With like-minded professionals, he registered the Film Industry for Rights & Equality as a non-profit society
He is now working towards improving the conditions of the Alemaari (nomadic) community
Chetan took the initiative of establishing FIRE to look out for the safety of women in the Kannada film industry. When this proposal was made, some members of the Kannada film fraternity were not for it. People are still hesitant to talk about the issue. But at least now people are aware that they can't get away with any kind of exploitation against women.
Chetan Ahimsa spent the first 23 years of his life in the US. He made regular trips to India during his summer vacations. Thus, Karnataka and Kannada played an integral role in shaping his understanding and identity.
“I was more than just hyphenated from an American standpoint; I was a hybrid from a global perspective. As I matured, I began to comprehend the unjustified privileges I was a beneficiary of — in education, economics, health, parental love — in comparison to many of my Indian counterparts. I felt it my responsibility to dedicate my life to giving back,” he says.
While studying liberal arts at Yale University, he read about Medha Patkar and the Narmada Bachao Andolan. “She inspired me,” says Chetan.
In 2005, he rejected lucrative career options and came to India on a Fulbright Scholarship that required him to work in conjunction with the National School of Drama, Bengaluru and help engender social change through theatre.
His year-long project focused on directing socially conscious, gender-empowering plays with Karnataka’s villagers, specifically women. To get a grassroots performance understanding, he travelled across the state from Old Mysore to Karavali to North Karnataka with Kannada theatre groups, worked with street theatre groups in Bengaluru, and interviewed and interacted with altruistic theatre personalities. He then spent months in Gundlupet and Begur in Chamarajanagar district, writing and directing Kannada plays that questioned practices such as dowry. “Village women enacted the roles, and the plays were performed in front of local crowds,” he says.

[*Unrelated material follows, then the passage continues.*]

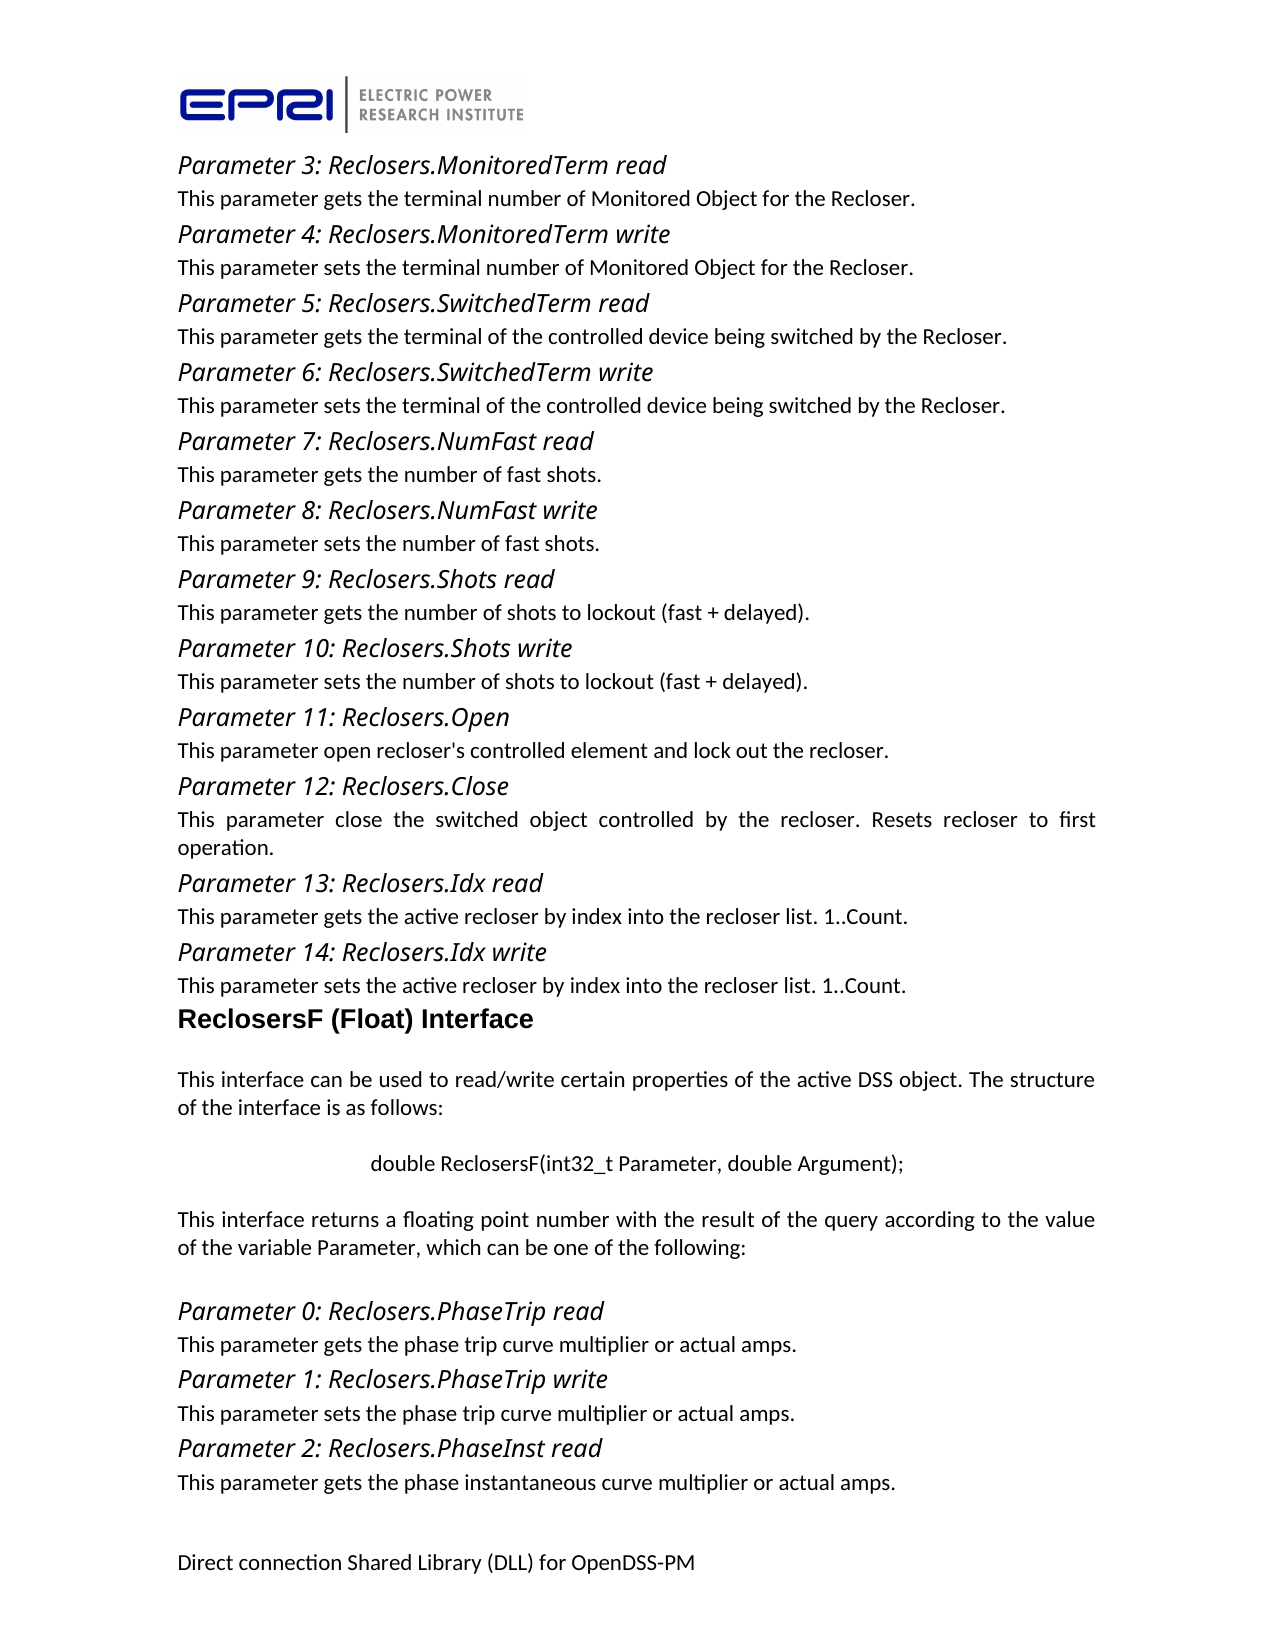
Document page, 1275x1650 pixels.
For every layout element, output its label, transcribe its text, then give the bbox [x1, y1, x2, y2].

While he explored the wonders of Karnataka, a stark reality struck him — inequity based on class, caste, gender, region, and language. “I understood that what our state and nation required were non-violent initiatives to establish equality, social justice, and scientific temperament. To accomplish this, I would have to begin at the very bottom. I decided to enter Kannada cinema since I could continue my artistic pursuits, make ends meet, and importantly, connect with people across Karnataka,” he says.
After a couple of successful films (Aa Dinagalu was a hit), his work began to spread across the state. Subsequently, he began taking up the cause of Adivasis, Dalits, farmers, labourers, women, and students, leading protests through mobilisation, sit-ins, television interviews, and published articles. Chetan is now working towards improving the conditions of the Alemari (nomadic) community. “Over the past year, I have visited their colonies in Bidar, Kalaburagi, Yadagir, Ballari, and Chitradurga, finding them homes with the help of the district administration,” he says.
Chetan founded Film Industry for Rights and Equity (FIRE) in March 2017. It was a television sting that triggered the idea. “In mid-2014, a popular 24-hour news source did a sting to expose the dark underbelly of the Kannada film industry, revealing how sexual harassment continues to manifest through the casting couch. Up to that point, I had understood this gross reality through informal interactions with women colleagues. What was most shocking was what happened in the aftermath of the story: complete silence from the film fraternity,” he says.
Chetan wrote an article on how to institutionally remove sexual harassment from the film industry. He later approached members in positions of power to take up this cause. “They not only dismissed my suggestions but also denied the existence of the casting couch in our industry. The industry desperately needed a movement for gender equality,” he says.
With like-minded professionals, he registered the Film Industry for Rights & Equality (FIRE) as a non-profit society. “I founded FIRE as an independent, industry body that takes up the struggles of three neglected groups: women, workers, and writers,” he says. Actor Sruthi Hariharan, co-founder of FIRE says, “He has inspired me and many to fight for what is right. And I think to achieve a clean and safe environment, we need more men like Chetan.”
Kavitha Lankesh, also a co-founder, adds, “When this proposal was made, some members of the Kannada film fraternity were not for it. People are still hesitant to talk about the issue. But at least now, people are aware that they can’t get away with any kind of exploitation against women.”